**Blocco di testo:**
........

Sardegna

Morte del giovane medico di base a Nuoro, il sindacato: “Ritmi insostenibili” – Cagliaripad.it

Il Sindacato Medici Italiani della Sardegna esprime “profondo dolore e sgomento” per la tragica scomparsa del giovane medico di medicina generale di Nuoro,Riccardo Ferrarelli. In una nota il sindacato sottolinea come si tratti del secondo medico di base morto nel giro di pochi mesi, riferendosi anche alla morte della dottoressa Maddalena Carta.

“Due giovani professionisti, due vite spezzate, due colleghi che ogni giorno svolgevano con dedizione l’oneroso compito di prendersi cura di una grossa fetta della collettività”, scrivono i medici. “Questo è il tempo del lutto, del silenzio e del cordoglio e più di tutto è il tempo del rispetto”.

Il sindacato denuncia però anche un problema più ampio legato alle condizioni lavorative dei medici di famiglia. Secondo quanto riportato, la figura del medico di medicina generale viene ormai percepita solo come “erogatore di una prestazione essenziale”, perdendo il riconoscimento della propria dignità personale.

“La morte del giovane collega avrebbe dovuto essere raccontata per ciò che è: un evento tragico che impone rispetto e nel contempo induce alla riflessione sulle condizioni in cui oggi operano i medici di medicina generale, considerando che il carico lavorativo potrebbe aver contribuito a comprometterne le condizioni di salute fisica e psichica”.

........

Record di dati
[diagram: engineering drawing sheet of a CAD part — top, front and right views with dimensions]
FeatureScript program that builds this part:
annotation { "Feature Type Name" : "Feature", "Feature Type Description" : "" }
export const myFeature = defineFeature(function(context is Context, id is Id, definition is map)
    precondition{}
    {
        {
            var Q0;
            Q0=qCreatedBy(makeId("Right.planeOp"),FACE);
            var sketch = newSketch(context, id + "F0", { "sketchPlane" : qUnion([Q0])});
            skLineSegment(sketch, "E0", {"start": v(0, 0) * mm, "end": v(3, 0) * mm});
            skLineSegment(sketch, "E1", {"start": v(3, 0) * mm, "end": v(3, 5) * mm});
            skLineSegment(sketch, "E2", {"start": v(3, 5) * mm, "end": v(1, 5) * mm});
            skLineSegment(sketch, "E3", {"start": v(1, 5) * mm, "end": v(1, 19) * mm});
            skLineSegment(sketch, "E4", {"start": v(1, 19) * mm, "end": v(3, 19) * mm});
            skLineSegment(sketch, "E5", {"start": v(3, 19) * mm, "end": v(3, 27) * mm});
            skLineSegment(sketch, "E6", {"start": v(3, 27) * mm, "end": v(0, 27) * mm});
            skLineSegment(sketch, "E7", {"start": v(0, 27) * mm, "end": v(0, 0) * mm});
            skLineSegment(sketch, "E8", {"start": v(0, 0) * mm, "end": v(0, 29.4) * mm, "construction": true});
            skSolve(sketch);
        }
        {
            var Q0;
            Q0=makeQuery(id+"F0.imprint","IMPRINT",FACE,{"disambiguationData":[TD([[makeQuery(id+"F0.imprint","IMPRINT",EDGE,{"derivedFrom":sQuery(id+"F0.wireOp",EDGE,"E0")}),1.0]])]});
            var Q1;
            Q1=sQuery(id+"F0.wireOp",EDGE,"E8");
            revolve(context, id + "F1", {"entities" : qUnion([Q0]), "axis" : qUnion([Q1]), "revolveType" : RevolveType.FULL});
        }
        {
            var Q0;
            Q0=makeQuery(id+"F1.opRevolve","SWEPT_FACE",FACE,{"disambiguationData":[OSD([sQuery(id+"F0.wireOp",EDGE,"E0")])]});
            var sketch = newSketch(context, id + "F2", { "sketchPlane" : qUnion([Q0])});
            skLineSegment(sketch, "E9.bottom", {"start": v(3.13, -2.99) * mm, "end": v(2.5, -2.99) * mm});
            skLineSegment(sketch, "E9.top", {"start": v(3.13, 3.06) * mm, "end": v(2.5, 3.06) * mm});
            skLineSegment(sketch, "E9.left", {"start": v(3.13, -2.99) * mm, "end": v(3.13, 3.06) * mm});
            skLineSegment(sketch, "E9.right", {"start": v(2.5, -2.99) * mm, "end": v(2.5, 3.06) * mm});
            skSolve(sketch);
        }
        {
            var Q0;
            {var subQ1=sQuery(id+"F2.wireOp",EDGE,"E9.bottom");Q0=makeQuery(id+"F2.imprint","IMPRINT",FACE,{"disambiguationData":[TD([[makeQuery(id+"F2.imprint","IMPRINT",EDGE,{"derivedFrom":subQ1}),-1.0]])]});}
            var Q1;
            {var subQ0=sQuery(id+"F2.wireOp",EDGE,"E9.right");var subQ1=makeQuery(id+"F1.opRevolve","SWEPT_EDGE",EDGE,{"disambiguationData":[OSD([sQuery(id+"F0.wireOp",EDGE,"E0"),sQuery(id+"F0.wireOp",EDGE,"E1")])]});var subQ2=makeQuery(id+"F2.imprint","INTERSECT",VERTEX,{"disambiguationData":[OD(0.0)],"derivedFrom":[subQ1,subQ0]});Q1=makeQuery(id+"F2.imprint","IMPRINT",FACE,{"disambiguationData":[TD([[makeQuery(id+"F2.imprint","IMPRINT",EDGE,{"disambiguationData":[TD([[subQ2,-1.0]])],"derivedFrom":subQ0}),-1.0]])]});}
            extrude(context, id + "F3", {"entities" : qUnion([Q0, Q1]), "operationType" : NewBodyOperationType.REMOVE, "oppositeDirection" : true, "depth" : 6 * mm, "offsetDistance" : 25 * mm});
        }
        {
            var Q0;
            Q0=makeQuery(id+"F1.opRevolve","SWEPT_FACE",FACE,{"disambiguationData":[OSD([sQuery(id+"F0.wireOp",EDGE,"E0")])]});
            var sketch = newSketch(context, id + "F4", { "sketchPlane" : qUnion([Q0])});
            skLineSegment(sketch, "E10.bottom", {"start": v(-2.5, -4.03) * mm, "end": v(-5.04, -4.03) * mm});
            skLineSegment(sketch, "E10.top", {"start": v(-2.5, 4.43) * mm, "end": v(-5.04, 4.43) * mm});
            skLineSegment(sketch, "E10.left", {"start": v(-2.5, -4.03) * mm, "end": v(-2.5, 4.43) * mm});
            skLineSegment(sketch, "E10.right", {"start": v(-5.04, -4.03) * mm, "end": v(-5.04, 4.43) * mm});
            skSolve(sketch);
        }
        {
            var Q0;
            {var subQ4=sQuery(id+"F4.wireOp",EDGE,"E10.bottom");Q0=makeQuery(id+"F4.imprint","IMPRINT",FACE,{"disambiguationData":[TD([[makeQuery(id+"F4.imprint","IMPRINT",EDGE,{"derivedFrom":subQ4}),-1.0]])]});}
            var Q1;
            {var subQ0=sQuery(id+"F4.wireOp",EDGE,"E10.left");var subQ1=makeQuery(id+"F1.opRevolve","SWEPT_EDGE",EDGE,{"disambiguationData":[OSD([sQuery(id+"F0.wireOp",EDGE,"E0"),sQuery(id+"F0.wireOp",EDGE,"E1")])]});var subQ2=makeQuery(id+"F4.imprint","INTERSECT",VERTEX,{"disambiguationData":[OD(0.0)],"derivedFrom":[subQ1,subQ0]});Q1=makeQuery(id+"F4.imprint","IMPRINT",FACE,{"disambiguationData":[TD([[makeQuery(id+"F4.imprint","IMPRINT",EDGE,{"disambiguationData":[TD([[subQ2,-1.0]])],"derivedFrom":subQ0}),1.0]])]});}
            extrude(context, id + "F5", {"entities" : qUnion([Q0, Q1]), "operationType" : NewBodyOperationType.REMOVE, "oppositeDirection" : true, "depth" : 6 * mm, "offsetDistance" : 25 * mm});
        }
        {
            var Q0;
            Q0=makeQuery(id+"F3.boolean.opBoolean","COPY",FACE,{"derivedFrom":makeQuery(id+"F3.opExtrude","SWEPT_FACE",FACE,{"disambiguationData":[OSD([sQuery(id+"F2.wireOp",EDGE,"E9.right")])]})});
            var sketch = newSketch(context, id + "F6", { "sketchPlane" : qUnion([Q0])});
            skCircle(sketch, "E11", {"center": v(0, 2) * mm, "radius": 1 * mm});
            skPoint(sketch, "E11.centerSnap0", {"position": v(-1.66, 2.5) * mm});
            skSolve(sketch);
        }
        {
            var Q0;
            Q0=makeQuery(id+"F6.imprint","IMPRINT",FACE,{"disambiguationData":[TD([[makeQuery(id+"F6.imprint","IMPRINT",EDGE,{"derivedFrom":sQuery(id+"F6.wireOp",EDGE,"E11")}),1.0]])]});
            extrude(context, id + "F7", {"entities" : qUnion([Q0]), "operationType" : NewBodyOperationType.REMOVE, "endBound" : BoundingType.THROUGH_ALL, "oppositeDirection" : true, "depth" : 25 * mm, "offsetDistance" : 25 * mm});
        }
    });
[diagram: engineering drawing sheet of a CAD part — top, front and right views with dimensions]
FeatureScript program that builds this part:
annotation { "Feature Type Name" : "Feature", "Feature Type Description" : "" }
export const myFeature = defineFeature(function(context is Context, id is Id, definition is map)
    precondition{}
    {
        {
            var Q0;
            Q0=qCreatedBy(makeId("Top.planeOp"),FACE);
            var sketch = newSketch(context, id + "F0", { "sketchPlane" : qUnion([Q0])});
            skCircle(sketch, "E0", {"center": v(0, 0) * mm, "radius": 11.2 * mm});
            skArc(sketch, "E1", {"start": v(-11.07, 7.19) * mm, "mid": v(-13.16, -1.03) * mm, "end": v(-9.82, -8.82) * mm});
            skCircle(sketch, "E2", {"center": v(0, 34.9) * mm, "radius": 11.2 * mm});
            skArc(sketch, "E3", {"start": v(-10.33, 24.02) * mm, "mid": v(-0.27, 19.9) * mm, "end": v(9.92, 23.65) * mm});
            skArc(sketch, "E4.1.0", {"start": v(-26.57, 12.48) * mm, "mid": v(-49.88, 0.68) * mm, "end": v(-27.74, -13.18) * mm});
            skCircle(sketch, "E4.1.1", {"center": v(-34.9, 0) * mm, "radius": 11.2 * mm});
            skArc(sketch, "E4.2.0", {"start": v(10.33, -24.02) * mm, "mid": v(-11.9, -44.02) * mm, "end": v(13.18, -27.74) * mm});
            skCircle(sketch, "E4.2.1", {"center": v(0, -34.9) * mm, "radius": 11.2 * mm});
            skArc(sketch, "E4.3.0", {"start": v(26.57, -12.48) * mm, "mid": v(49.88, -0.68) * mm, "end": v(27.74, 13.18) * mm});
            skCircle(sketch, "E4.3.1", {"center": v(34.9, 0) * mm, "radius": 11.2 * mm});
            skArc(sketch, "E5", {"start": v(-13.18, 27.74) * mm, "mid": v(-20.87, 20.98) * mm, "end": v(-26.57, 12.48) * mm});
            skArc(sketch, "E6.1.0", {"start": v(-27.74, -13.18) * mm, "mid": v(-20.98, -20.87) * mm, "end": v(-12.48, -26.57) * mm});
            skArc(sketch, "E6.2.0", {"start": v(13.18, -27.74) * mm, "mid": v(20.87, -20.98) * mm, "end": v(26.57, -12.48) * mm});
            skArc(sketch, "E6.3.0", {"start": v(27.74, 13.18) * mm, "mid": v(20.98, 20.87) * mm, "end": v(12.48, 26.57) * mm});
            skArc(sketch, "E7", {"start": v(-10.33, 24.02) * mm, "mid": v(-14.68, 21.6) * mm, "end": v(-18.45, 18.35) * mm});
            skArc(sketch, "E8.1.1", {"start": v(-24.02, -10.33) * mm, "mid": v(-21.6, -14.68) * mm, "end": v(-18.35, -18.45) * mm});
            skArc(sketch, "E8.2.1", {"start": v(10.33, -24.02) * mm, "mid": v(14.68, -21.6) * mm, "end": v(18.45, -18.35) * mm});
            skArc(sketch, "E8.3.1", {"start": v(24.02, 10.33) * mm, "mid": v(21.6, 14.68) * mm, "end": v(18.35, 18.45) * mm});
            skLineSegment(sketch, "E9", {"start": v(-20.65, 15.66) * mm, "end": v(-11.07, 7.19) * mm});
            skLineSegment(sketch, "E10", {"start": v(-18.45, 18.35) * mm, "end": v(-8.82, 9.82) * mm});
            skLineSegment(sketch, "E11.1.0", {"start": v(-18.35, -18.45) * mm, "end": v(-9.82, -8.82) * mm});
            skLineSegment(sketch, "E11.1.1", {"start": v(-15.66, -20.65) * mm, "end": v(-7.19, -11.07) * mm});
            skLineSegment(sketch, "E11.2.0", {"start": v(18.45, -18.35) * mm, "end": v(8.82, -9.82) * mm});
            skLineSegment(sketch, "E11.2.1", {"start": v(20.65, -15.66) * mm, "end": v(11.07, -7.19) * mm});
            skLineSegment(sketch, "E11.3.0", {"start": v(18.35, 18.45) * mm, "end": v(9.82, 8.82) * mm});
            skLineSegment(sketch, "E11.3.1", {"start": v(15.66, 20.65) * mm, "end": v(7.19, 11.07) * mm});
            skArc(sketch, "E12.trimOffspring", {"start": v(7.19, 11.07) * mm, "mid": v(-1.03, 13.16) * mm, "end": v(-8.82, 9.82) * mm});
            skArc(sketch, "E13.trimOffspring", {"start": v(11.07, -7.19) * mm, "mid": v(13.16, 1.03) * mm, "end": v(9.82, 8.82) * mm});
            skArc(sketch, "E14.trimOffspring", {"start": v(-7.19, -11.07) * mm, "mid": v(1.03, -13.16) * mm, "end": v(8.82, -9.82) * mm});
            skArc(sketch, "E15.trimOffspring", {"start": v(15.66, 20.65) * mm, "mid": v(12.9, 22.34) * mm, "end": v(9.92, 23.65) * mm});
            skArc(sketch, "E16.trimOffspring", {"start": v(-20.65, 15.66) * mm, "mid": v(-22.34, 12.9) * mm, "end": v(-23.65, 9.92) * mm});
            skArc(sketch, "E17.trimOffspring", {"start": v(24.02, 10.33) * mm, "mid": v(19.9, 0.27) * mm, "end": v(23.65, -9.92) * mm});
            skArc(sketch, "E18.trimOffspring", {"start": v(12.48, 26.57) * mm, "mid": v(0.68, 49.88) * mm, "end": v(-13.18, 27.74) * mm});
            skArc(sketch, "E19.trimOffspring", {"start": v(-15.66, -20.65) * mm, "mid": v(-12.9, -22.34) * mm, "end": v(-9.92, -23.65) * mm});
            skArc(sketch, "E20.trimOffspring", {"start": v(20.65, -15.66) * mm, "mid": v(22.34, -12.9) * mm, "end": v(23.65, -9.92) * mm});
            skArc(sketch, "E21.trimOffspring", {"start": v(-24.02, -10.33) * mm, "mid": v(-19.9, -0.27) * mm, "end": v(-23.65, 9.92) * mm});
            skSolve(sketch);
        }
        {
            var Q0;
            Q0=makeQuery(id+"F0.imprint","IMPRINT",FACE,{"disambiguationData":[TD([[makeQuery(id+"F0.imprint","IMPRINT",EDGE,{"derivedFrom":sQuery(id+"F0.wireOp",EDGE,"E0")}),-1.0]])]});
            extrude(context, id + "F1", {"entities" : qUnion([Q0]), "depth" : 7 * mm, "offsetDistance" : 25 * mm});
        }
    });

........

**Compiti da svolgere:**
1: Rispondi alle seguenti domande sull'articolo sulla morte del medico di Nuoro.
(a) Quale sindacato esprime "profondo dolore e sgomento"?
(b) A quale dottoressa si riferisce il sindacato parlando del secondo medico di base morto in pochi mesi?
(c) Come viene ormai percepita, secondo quanto riportato, la figura del medico di medicina generale?
2: Stampa il brano dell'articolo sulla morte del medico di Nuoro compreso tra "Il Sindacato Medici" e "dottoressa Maddalena Carta.", estremi inclusi.
3: Scrivi il seguito dell'articolo sulla morte del medico di Nuoro, partendo subito dopo l'ultima frase riportata.
I dati non hanno alcun rapporto con l'articolo sulla morte del medico di Nuoro.

**Risultati per compito:**
1:
(a) Il Sindacato Medici Italiani della Sardegna.
(b) Alla dottoressa Maddalena Carta.
(c) Solo come "erogatore di una prestazione essenziale".

2:
Il Sindacato Medici Italiani della Sardegna esprime “profondo dolore e sgomento” per la tragica scomparsa del giovane medico di medicina generale di Nuoro,Riccardo Ferrarelli. In una nota il sindacato sottolinea come si tratti del secondo medico di base morto nel giro di pochi mesi, riferendosi anche alla morte della dottoressa Maddalena Carta.

3:
Tra le criticità evidenziate: ritmi di lavoro definiti “insostenibili”, carichi assistenziali crescenti, carenza di personale, burocrazia opprimente, responsabilità sempre più ampie e mancanza di supporti organizzativi.

“Operiamo spesso in solitudine, con liste di pazienti sempre più numerose e con un sistema che scarica su di noi funzioni e incombenze senza adeguate tutele”, si legge ancora nella nota.

Per il Sindacato Medici Italiani, la morte di due giovani colleghi in un periodo così breve deve rappresentare un campanello d’allarme. “Non è accettabile che chi si prende cura della collettività sia lasciato solo, senza strumenti, senza reti di supporto e senza condizioni di lavoro sostenibili”.

E concludono: “Oggi è il tempo del lutto. Ma da domani dovrà essere il tempo delle risposte”.